### Work item
Please restate each line of the data that follows word for word, skipping any image.

START Dataset section

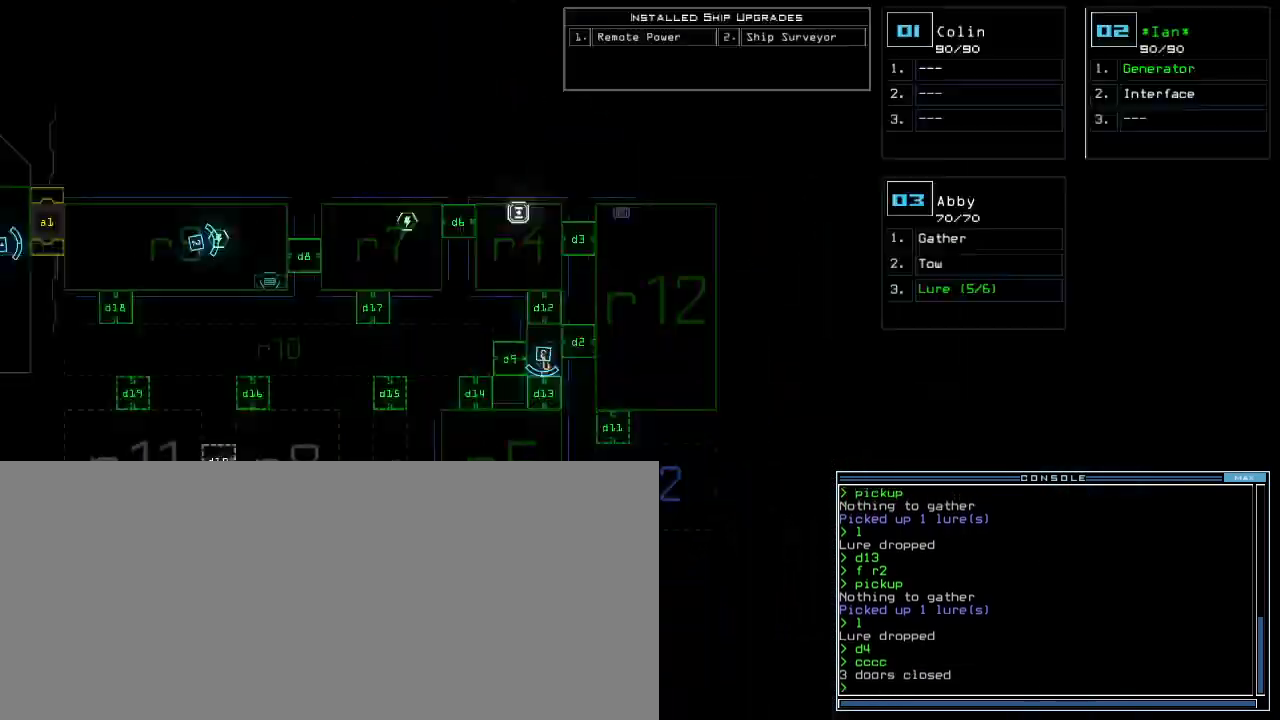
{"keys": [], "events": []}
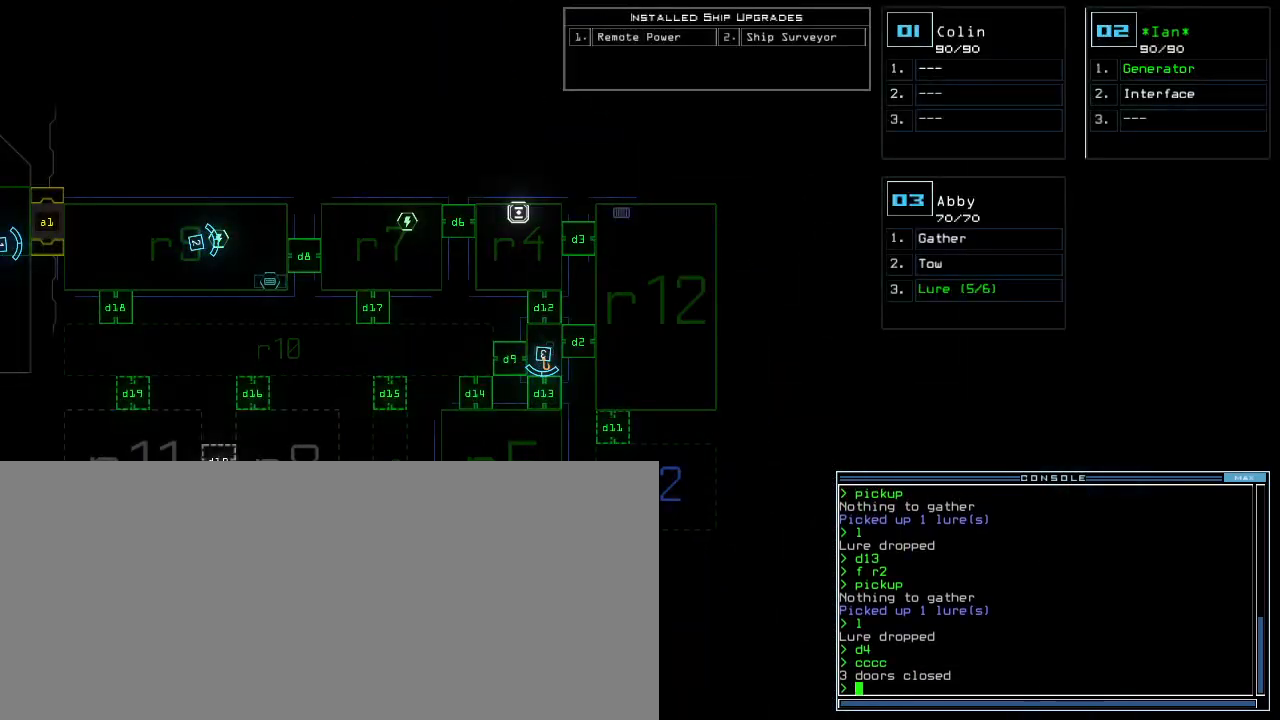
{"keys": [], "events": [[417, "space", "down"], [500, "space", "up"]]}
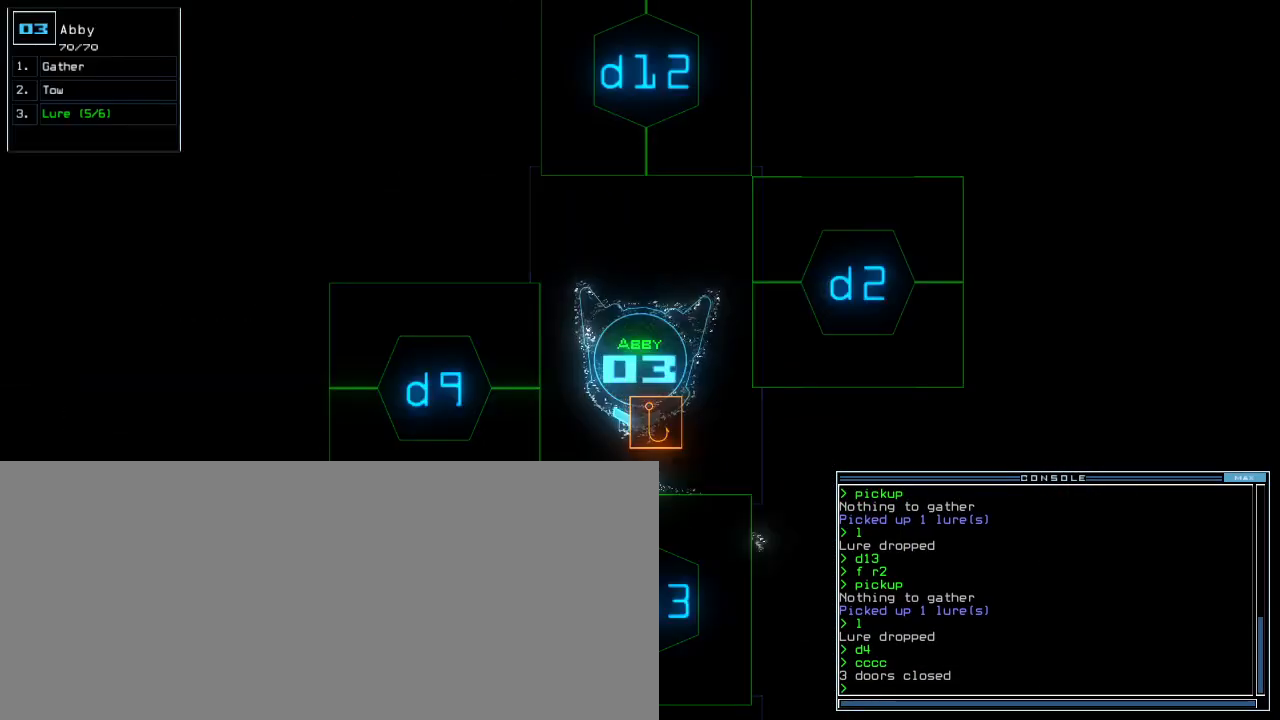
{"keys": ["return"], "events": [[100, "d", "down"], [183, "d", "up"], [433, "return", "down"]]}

END Dataset section

### Task solution
{"keys": [], "events": []}
{"keys": [], "events": [[417, "space", "down"], [500, "space", "up"]]}
{"keys": ["return"], "events": [[100, "d", "down"], [183, "d", "up"], [433, "return", "down"]]}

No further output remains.